A day before the independence referendum, Kurdistan President Massoud Barzani declared the partnership between the Iraqi federal government and the Kurdish region a failure and promised that the non-binding referendum will take place on Monday as scheduled. He re-iterated that the referendum would only begin a dialogue towards resolving issues with the government in Baghdad. He also called Iraq a “theocratic, sectarian state” that had violated the power-sharing agreement instituted after the fall of the Saddam regime in 2003.
Not all Kurds agree with the referendum path. The Patriotic Union of Kurdistan (P.U.K.) prefers to follow the advice of the United Nations and United States to cancel the voting and renew negotiations with Baghdad. However, the P.U.K.’s office in Kirkuk reportedly encouraged Kurds in the contested region to vote “yes” on Monday; Kirkuk is not officially part of Kurdistan.
Meanwhile, Baghdad ordered Kurdistan to hand control of the airports and borders to federal government control, while it also asked other countries to deal with Baghdad exclusively when it comes to petroleum products.
The Iranian military conducted military drills near the border with Kurdistan. Iran’s state media reported that the games were part of an annual event that commemorates the 1980-88 Iran-Iraq war. However, Iran has already expressed its opposition to the referendum. The drills may be an excuse to reinforce troops should conditions deteriorate. As in Turkey, some Iranian Kurds have been fighting against Iran, and many of these militants reside in Iraqi Kurdistan.
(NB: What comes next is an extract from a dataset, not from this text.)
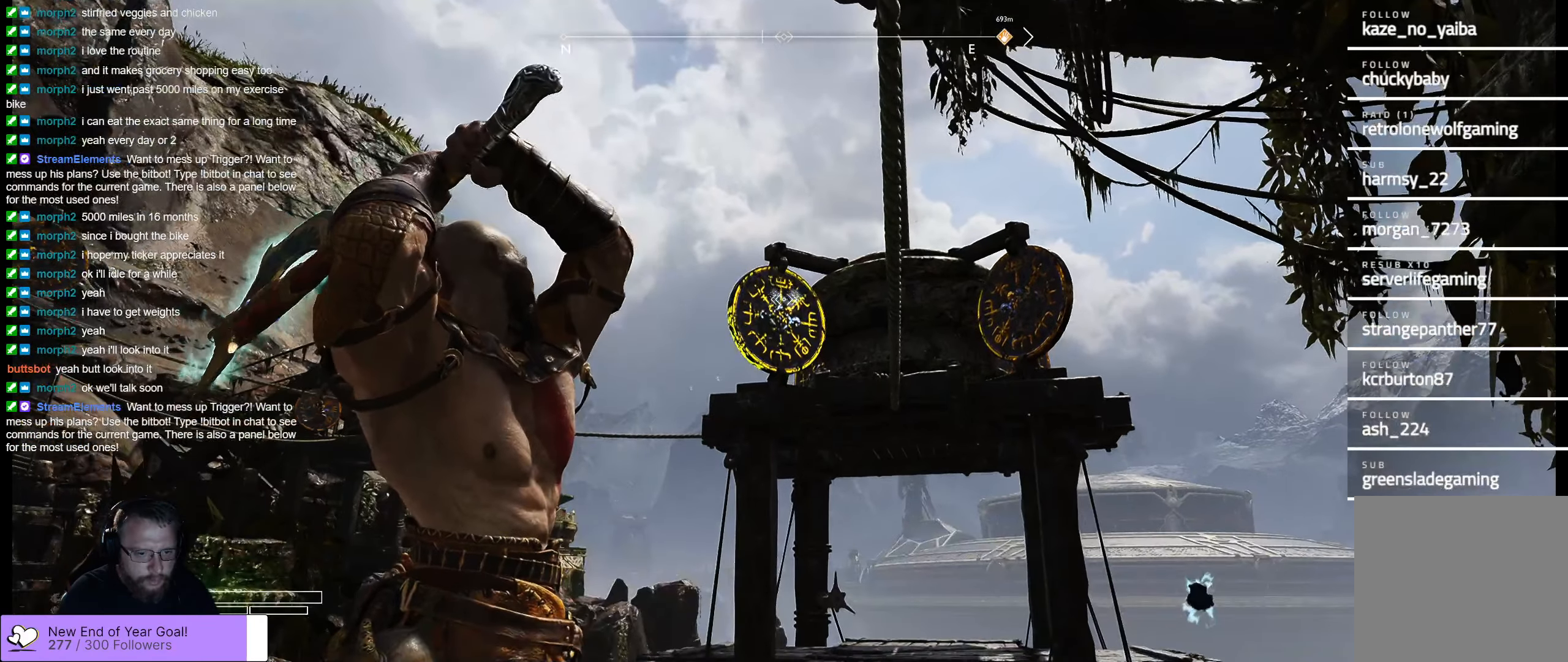
{"dt_ms": 500, "buttons": ["L2", "R2"], "left_stick": "center", "right_stick": "down", "events": [[133, "right_stick", "down"]]}
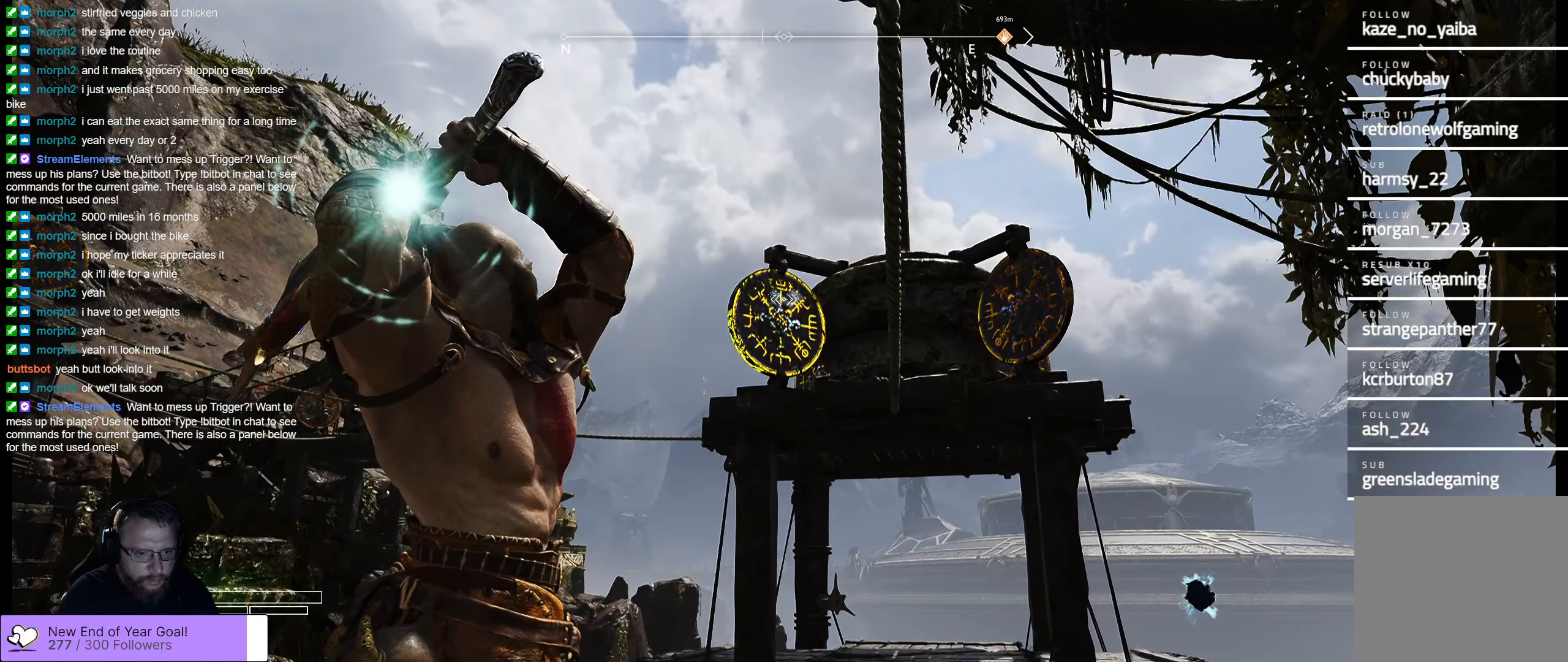
{"dt_ms": 500, "buttons": ["L2", "R2"], "left_stick": "center", "right_stick": "center", "events": [[250, "right_stick", "center"]]}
This has led to some cross border activity. Fresh shelling was reported today. Iran also closed Iranian airspace to flights from Kurdistan. A spokesman said the request came from Baghdad.
Turkey conducted airstrikes against Kurdistan Workers Party (P.K.K.) targets in the Gara region.
Tensions over the referendum have not stopped negotiations between the Iraqi military and Kurdish Peshmerga forces over military operations in the Hawija region. On Sunday a deal was struck between them. Peshmerga forces will not withdraw from areas they currently control but will allow Iraqi troops access to some roads near Kirkuk. A corridor will be opened for displaced civilians to exit the battle zone. Also, Peshmerga forces will also provide other support to Iraqi troops during the offensive.
At least 116 were killed or executed, and eight were wounded:
An attack in Hilla left five people dead and one wounded.
Militants executed three youths in Qaim.
In Baghdad, gunmen killed a tribal fighter.
A bomb killed a civilian in Mansouriya.
Airstrikes on Hawija killed 48 militants.
Five militants were killed in a strike on Rawah.
Near Zab, a suicide bomber was killed.
Iraq executed 42 terrorism convicts at al-Hout prison in Nasariya.